# ARBEITSAUFTRAG
Gib die Zeilen vom Anfang der Datensätze bis einschließlich der Zeile mit "- МОЛОДЁЖНАЯ ПОЛИТИКА" als nummerierte Liste aus und lass dabei Leerzeilen weg. Die Bilder gehören nicht in die Antwort.

# DATENSÄTZE
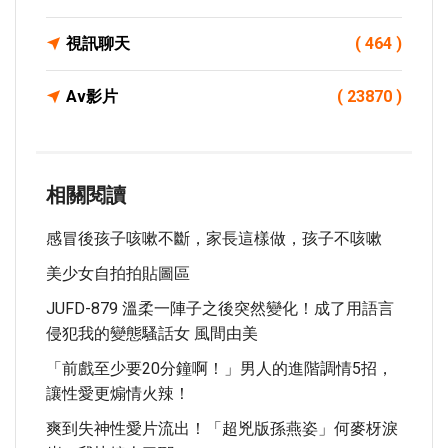
視訊聊天
( 464 )
Av影片
( 23870 )
相關閱讀
感冒後孩子咳嗽不斷，家長這樣做，孩子不咳嗽
美少女自拍拍貼圖區
JUFD-879 溫柔一陣子之後突然變化！成了用語言
侵犯我的變態騷話女 風間由美
「前戲至少要20分鐘啊！」男人的進階調情5招，
讓性愛更煽情火辣！
爽到失神性愛片流出！「超兇版孫燕姿」何麥枒淚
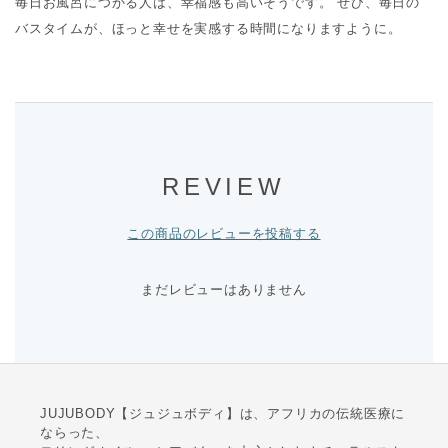
毎日お風呂につかる人は、幸福感も高いそうです。 ぜひ、毎日の
バスタイムが、ほっと幸せを実感する時間になりますように。
REVIEW
この商品のレビューを投稿する
まだレビューはありません
JUJUBODY【ジュジュボディ】は、アフリカの伝統医療に
ならった、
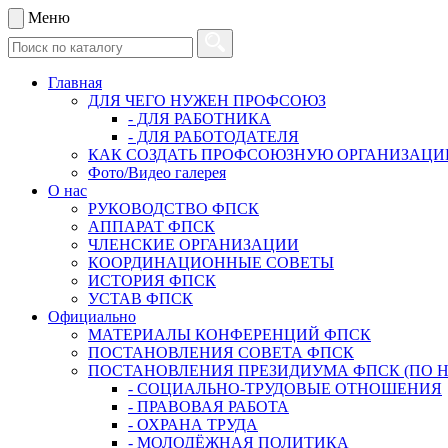
Меню
Главная
ДЛЯ ЧЕГО НУЖЕН ПРОФСОЮЗ
- ДЛЯ РАБОТНИКА
- ДЛЯ РАБОТОДАТЕЛЯ
КАК СОЗДАТЬ ПРОФСОЮЗНУЮ ОРГАНИЗАЦ
Фото/Видео галерея
О нас
РУКОВОДСТВО ФПСК
АППАРАТ ФПСК
ЧЛЕНСКИЕ ОРГАНИЗАЦИИ
КООРДИНАЦИОННЫЕ СОВЕТЫ
ИСТОРИЯ ФПСК
УСТАВ ФПСК
Официально
МАТЕРИАЛЫ КОНФЕРЕНЦИЙ ФПСК
ПОСТАНОВЛЕНИЯ СОВЕТА ФПСК
ПОСТАНОВЛЕНИЯ ПРЕЗИДИУМА ФПСК (ПО 
- СОЦИАЛЬНО-ТРУДОВЫЕ ОТНОШЕНИЯ
- ПРАВОВАЯ РАБОТА
- ОХРАНА ТРУДА
- МОЛОДЁЖНАЯ ПОЛИТИКА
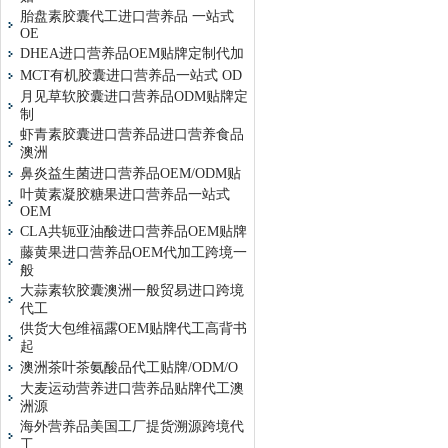
胎盘素胶囊代工进口营养品 一站式
OE
DHEA进口营养品OEM贴牌定制代加
MCT有机胶囊进口营养品一站式 OD
月见草软胶囊进口营养品ODM贴牌定
制
虾青素胶囊进口营养品进口营养食品
澳洲
鼻炎益生菌进口营养品OEM/ODM贴
叶黄素凝胶糖果进口营养品一站式
OEM
CLA共轭亚油酸进口营养品OEM贴牌
藤黄果进口营养品OEM代加工跨境一
般
大蒜素软胶囊澳洲一般贸易进口跨境
代工
供货大包维福露OEM贴牌代工高背书
起
澳洲茶叶茶氨酸品代工贴牌/ODM/O
大麦运动营养进口营养品贴牌代工澳
洲源
海外营养品美国工厂提货溯源跨境代
工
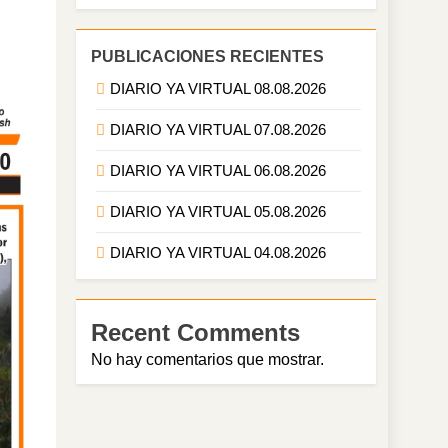
PUBLICACIONES RECIENTES
DIARIO YA VIRTUAL 08.08.2026
DIARIO YA VIRTUAL 07.08.2026
DIARIO YA VIRTUAL 06.08.2026
DIARIO YA VIRTUAL 05.08.2026
DIARIO YA VIRTUAL 04.08.2026
Recent Comments
No hay comentarios que mostrar.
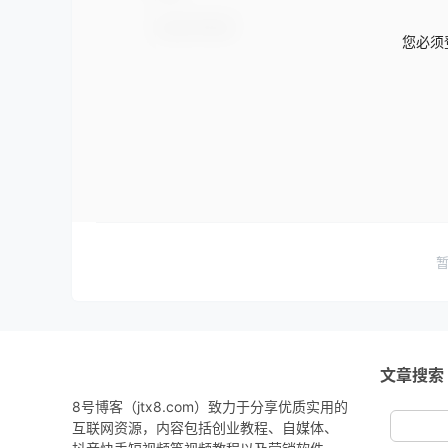
您必须
文章搜索
8号博客（jtx8.com）致力于分享优质实用的
互联网资源，内容包括创业教程、自媒体、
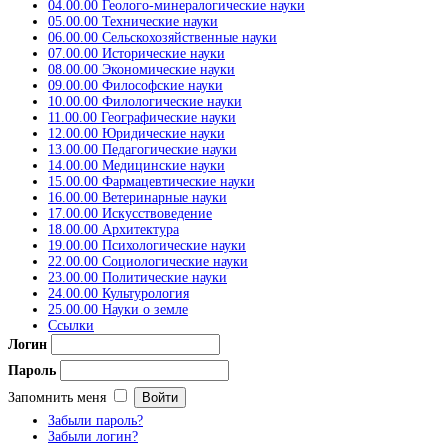
04.00.00 Геолого-минералогические науки
05.00.00 Технические науки
06.00.00 Сельскохозяйственные науки
07.00.00 Исторические науки
08.00.00 Экономические науки
09.00.00 Философские науки
10.00.00 Филологические науки
11.00.00 Географические науки
12.00.00 Юридические науки
13.00.00 Педагогические науки
14.00.00 Медицинские науки
15.00.00 Фармацевтические науки
16.00.00 Ветеринарные науки
17.00.00 Искусствоведение
18.00.00 Архитектура
19.00.00 Психологические науки
22.00.00 Социологические науки
23.00.00 Политические науки
24.00.00 Культурология
25.00.00 Науки о земле
Ссылки
Логин
Пароль
Запомнить меня
Забыли пароль?
Забыли логин?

# SCHRIFTLICHE LÖSUNG
1. 視訊聊天
2. ( 464 )
3. Av影片
4. ( 23870 )
5. 相關閱讀
6. 感冒後孩子咳嗽不斷，家長這樣做，孩子不咳嗽
7. 美少女自拍拍貼圖區
8. JUFD-879 溫柔一陣子之後突然變化！成了用語言
9. 侵犯我的變態騷話女 風間由美
10. 「前戲至少要20分鐘啊！」男人的進階調情5招，
11. 讓性愛更煽情火辣！
12. 爽到失神性愛片流出！「超兇版孫燕姿」何麥枒淚
13. 毎日お風呂につかる人は、幸福感も高いそうです。 ぜひ、毎日の
14. バスタイムが、ほっと幸せを実感する時間になりますように。
15. REVIEW
16. この商品のレビューを投稿する
17. まだレビューはありません
18. JUJUBODY【ジュジュボディ】は、アフリカの伝統医療に
19. ならった、
20. Меню
21. Главная
22. ДЛЯ ЧЕГО НУЖЕН ПРОФСОЮЗ
23. - ДЛЯ РАБОТНИКА
24. - ДЛЯ РАБОТОДАТЕЛЯ
25. КАК СОЗДАТЬ ПРОФСОЮЗНУЮ ОРГАНИЗАЦ
26. Фото/Видео галерея
27. О нас
28. РУКОВОДСТВО ФПСК
29. АППАРАТ ФПСК
30. ЧЛЕНСКИЕ ОРГАНИЗАЦИИ
31. КООРДИНАЦИОННЫЕ СОВЕТЫ
32. ИСТОРИЯ ФПСК
33. УСТАВ ФПСК
34. Официально
35. МАТЕРИАЛЫ КОНФЕРЕНЦИЙ ФПСК
36. ПОСТАНОВЛЕНИЯ СОВЕТА ФПСК
37. ПОСТАНОВЛЕНИЯ ПРЕЗИДИУМА ФПСК (ПО 
38. - СОЦИАЛЬНО-ТРУДОВЫЕ ОТНОШЕНИЯ
39. - ПРАВОВАЯ РАБОТА
40. - ОХРАНА ТРУДА
41. - МОЛОДЁЖНАЯ ПОЛИТИКА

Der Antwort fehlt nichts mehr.